MUSIQUE BAROQUE Ars Antiqua Austria a tenu ses promesses vendredi soir, dans
le cadre du Festival Bach, à Lausanne, qui s'achève le 30 novembre.
La formation, emmenée par son violon solo Gunar Letzbor, s'est distinguée
par un son particulièrement chaud et velouté (d'autant plus
admirable que l'acoustique de la salle Paderewski est sèche - parfois
cruellement), une remarquable cohésion ainsi que par une recherche
stylistique aboutie. Des uvres de Jean-Sébastien Bach, de son
cousin Johann Bernhard et de son fils Jean-Chrétien étaient
abordées dans un style français.
Adoptant des coups d'archet, bien décrits à l'époque
par le compositeur allemand Georg Muffat, soucieux d'expliquer aux musiciens
de son pays le style en vigueur en France - où il avait étudié
-, Ars Antiqua Austria obtient une version moelleuse et délicate du
fameux
Concerto pour violon en mi BWV 1042. L'instrument solo, au lieu
d'être opposé ou mis en tension avec le reste de l'orchestre,
y nage comme une ablette dans le sens du courant, dont on aperçoit
tantôt l'éclat argenté, et qui disparaît parfois
dans le flot velouté. Le tempo est calme, et de très longs phrasés
s'y dessinent tout en souplesse et en finesse. L'oeuvre respire et s'adoucit.
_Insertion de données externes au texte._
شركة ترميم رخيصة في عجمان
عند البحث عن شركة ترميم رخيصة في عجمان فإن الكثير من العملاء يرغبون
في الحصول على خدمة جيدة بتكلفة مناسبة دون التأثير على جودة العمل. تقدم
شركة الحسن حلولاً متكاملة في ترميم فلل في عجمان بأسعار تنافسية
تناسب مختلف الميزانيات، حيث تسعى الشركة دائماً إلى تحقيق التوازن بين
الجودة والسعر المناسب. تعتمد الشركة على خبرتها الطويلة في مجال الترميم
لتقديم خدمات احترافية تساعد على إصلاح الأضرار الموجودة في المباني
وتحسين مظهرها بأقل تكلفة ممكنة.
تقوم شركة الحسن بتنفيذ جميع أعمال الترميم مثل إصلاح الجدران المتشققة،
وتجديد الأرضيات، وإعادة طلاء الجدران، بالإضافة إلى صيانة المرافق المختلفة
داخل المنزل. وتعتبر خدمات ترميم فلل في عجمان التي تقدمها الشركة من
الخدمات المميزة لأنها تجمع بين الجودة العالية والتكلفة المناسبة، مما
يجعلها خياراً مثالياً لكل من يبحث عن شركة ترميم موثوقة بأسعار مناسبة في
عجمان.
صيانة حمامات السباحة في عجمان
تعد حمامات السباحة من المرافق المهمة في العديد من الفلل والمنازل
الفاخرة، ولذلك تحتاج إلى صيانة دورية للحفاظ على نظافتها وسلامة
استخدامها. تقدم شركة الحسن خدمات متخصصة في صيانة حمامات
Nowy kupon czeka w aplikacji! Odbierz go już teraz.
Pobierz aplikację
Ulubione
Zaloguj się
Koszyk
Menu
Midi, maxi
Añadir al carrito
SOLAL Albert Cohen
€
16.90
Mais c'est dans les deux suites de danses du programme que ce style porte
ses fruits les plus remarquables. Et peut-être n'est-ce pas un hasard
si cette façon de jouer épouse plus naturellement les formes
des danses, d'esprit français, que le concerto, forme italienne propre
à faire ressortir vigoureusement la personnalité d'un soliste
virtuose. La
Suite en Sol de
Johann Bernhard, si elle paraît moins originale sur la fin, surprend
par la qualité de ses deux premières parties. L'ouverture, tout
particulièrement, révèle sous les archets chaleureux
de l'ensemble une majesté élégante et pleine de grâce.
Quant à la
Suite en Do de Johann Sebastian qui clôt la
soirée, elle en constitue aussi le sommet. Tout s'y équilibre
à l'intérieur de chaque ligne, aux cordes répondent deux
hautbois et un basson remarquables, dans un velours sonore constant, y compris
dans la tension d'une fugue enlevée; les phrases longues s'étirent
en mouvements, les mouvements se succèdent avec une sorte d'évidence.